300 REFINERY WORKER LAYOFFS MAY BE JUST A START

Feb. 1, 2003 – Anxiety is running high at Hovensa nowadays, according to several employees of the St. Croix refinery, with personnel at all levels fearing the worst — mass layoffs.
Those fears became reality Friday, as the company announced plans to cut costs drastically in the face of two months of political and labor unrest in Venezuela that has decimated oil shipments to the refinery.
About 300 employees of Hovensa contractors were let go Friday, and there is talk of more cutbacks ahead in the coming weeks. Carmelo Rivera, spokesman for one of the contractors, Turner St. Croix Maintenance, said 50 of its 438 employees were laid off Friday from various fields.
Narrowing down the roster of workers was hard, Rivera said. "Across the board, every area was affected, from office staff to pipefitters," he said, adding that workers were evaluated on various factors including job performance and skills.
Hovensa is a joint venture of Amerada Hess, parent company of Hess Oil Virgin Islands Corp., and Petroleos de Venezuela, the huge state-owned company of that oil-rich but politically paralyzed South American nation. The state company, commonly known by its acronym PDVSA, has been Hovensa's major supplier of crude oil. Now, drawing on other suppliers in a world market also anxiety-ridden over threats of war against Iraq, Hovensa is operating with about one-fourth its usual supplies of oil.

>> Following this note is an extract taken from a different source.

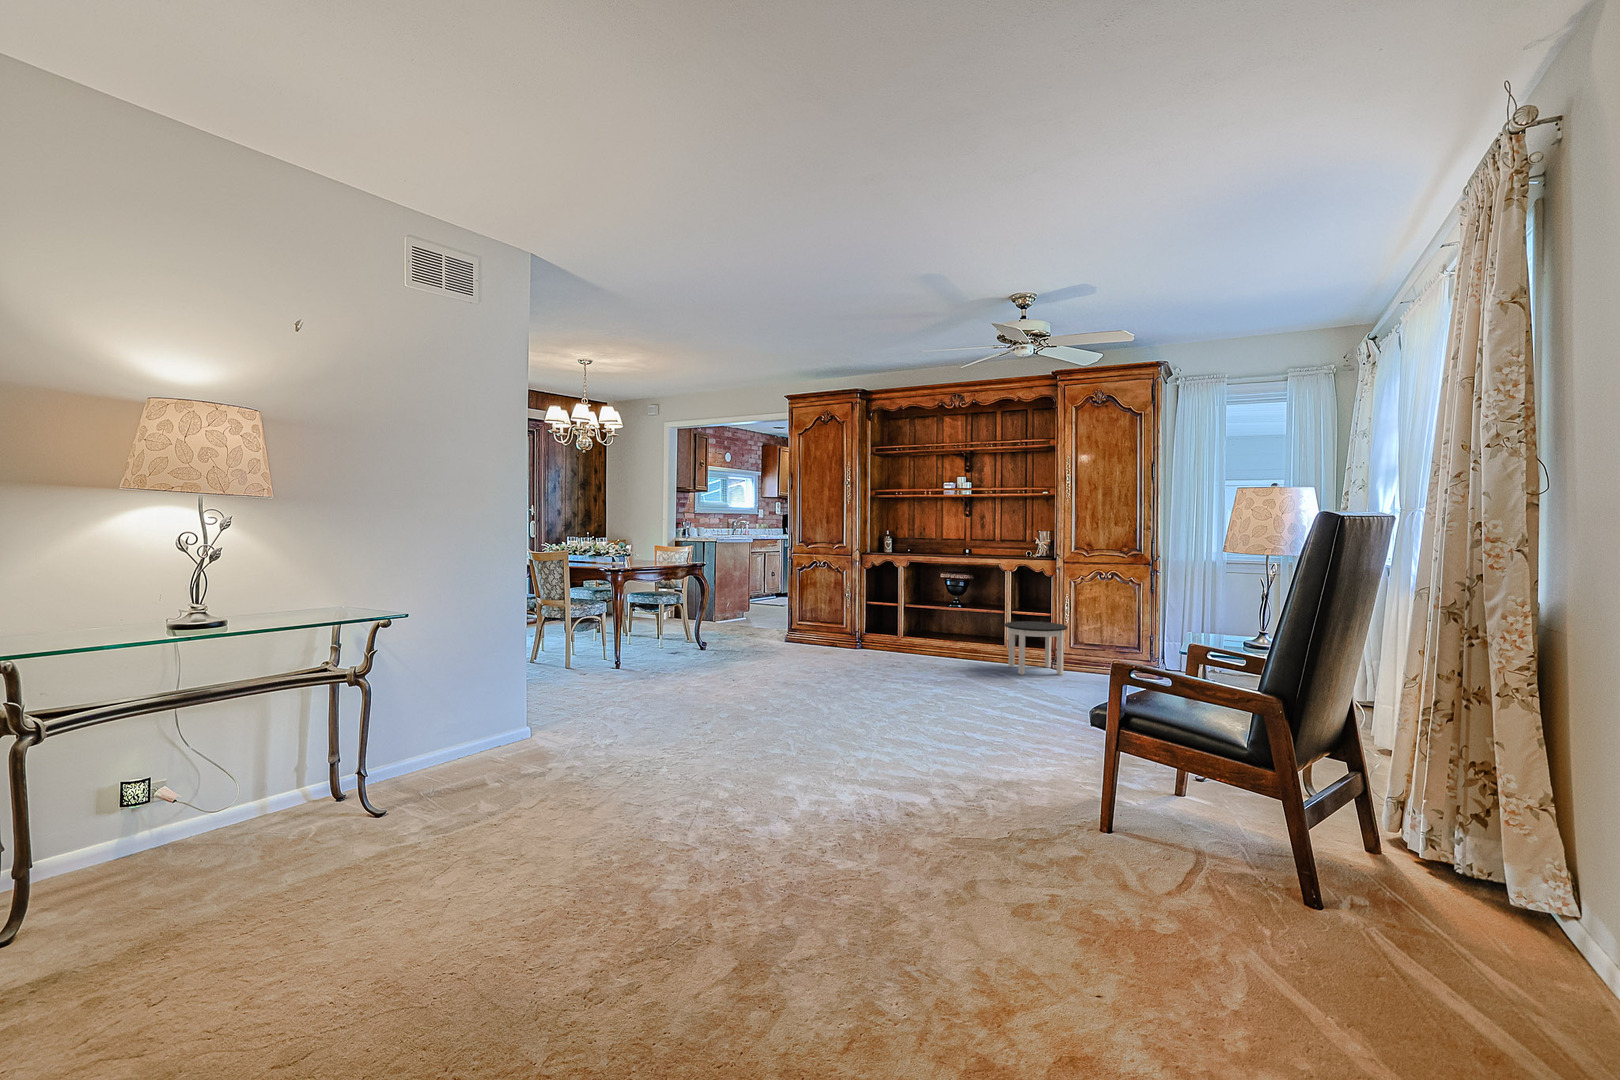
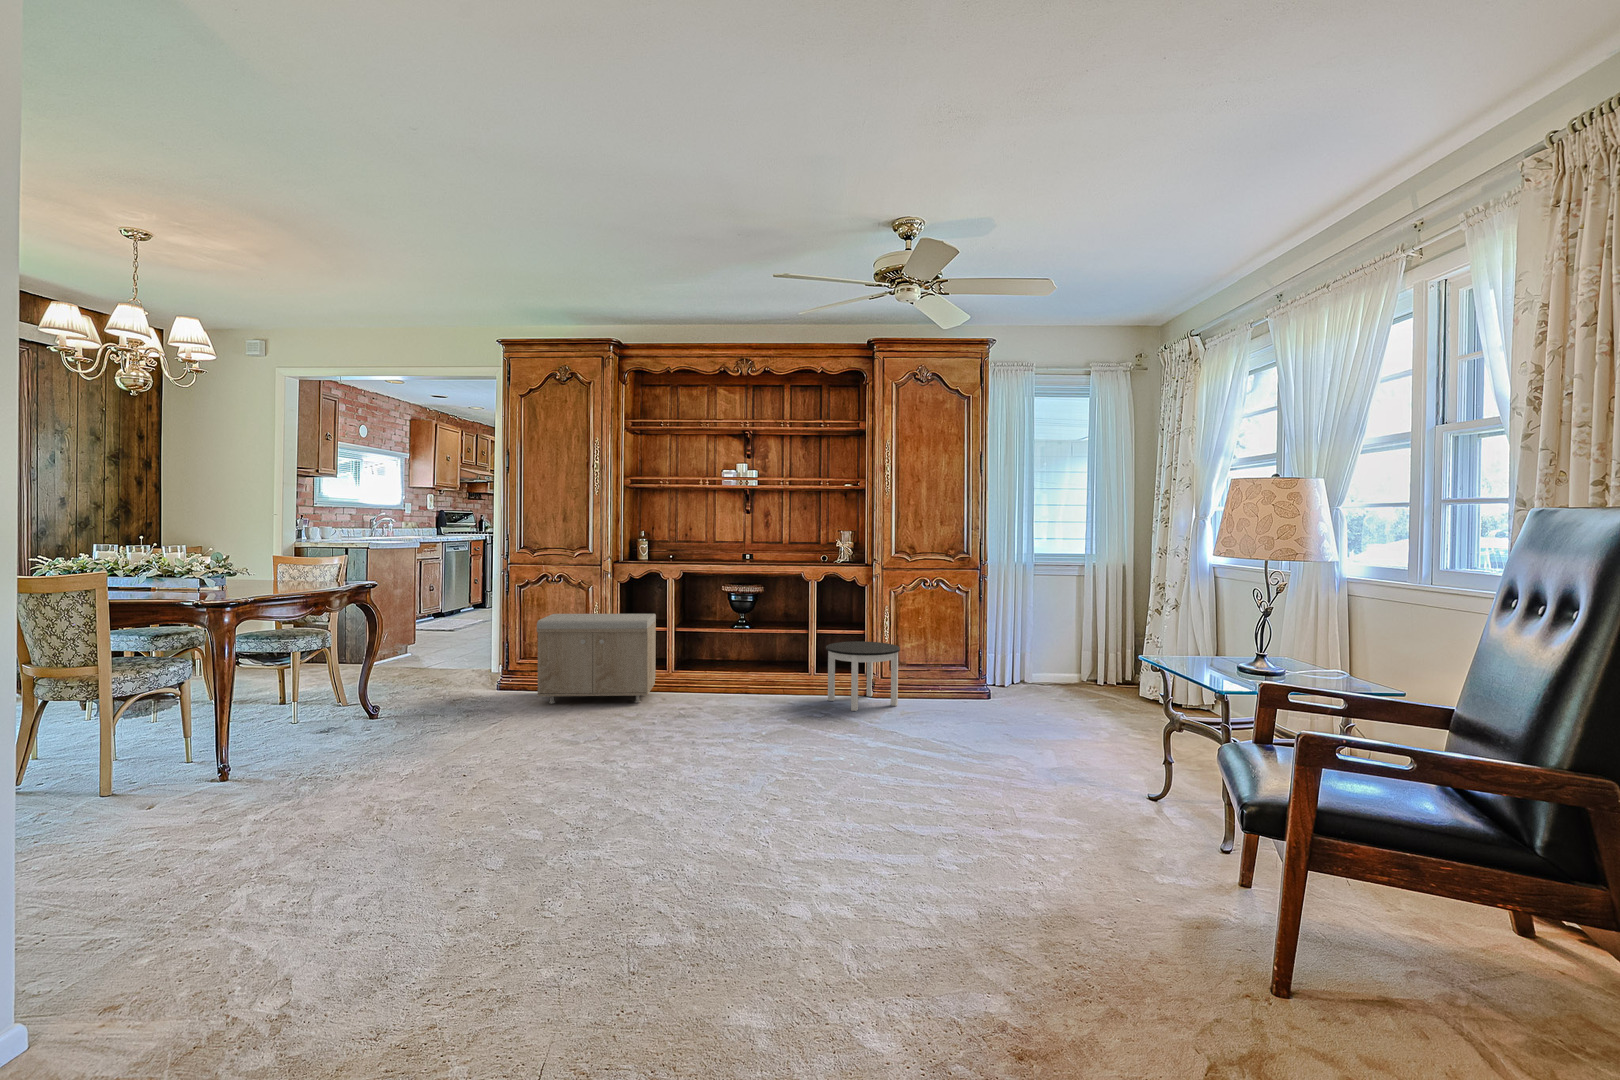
storage bench: none [799,589,886,656] -> present [537,614,656,704]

Unemployment on St. Croix has been in double digits for many months, with little prospect of an immediate turn-around given the national economic turndown and threat of war in the Middle East.
Alexander A. Moorhead, Hovensa vice president for government affairs and community relations, said on Friday that the company will do its best to tighten its purse strings and get through the slump. "We'll reduce expenses as much as possible and maintain a safe operation, while preserving the maximum yield on every barrel of oil we process," he told Isle 95 radio.

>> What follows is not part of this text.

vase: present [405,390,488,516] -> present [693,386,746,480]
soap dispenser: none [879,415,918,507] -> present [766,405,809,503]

Hovensa was formed three years ago to facilitate the securing of funds for a $600 million coker facility, which began operation last summer, enabling the refinery to produce fuels from heavier, less-costly crude oil, mainly from Venezuela. The two-year construction phase was an employment boon for the island, as was a major overhaul of the refinery's catalytic cracker unit last year.
On the boards at the refinery is another major upgrade, a $600 million project to bring the refinery into compliance with U.S. Environmental Protection Agency guidelines for emissions. The new federal regulations take effect in 2007. The work was scheduled to start next summer.
Hovensa has now announced that it will put off the project for the time being.
Last September and October, St. Croix recorded the highest jobless rate at any time in the eight years for which statistics were provided by the V.I. Labor Department — 12 percent. Hovensa and its subcontractors are the bedrock of the island's private-sector employment.
Rivera said the feeling is tense and frustrating at the refinery. "There's some degree of helplessness," he said. "We can't control business trends in other places in a global economy."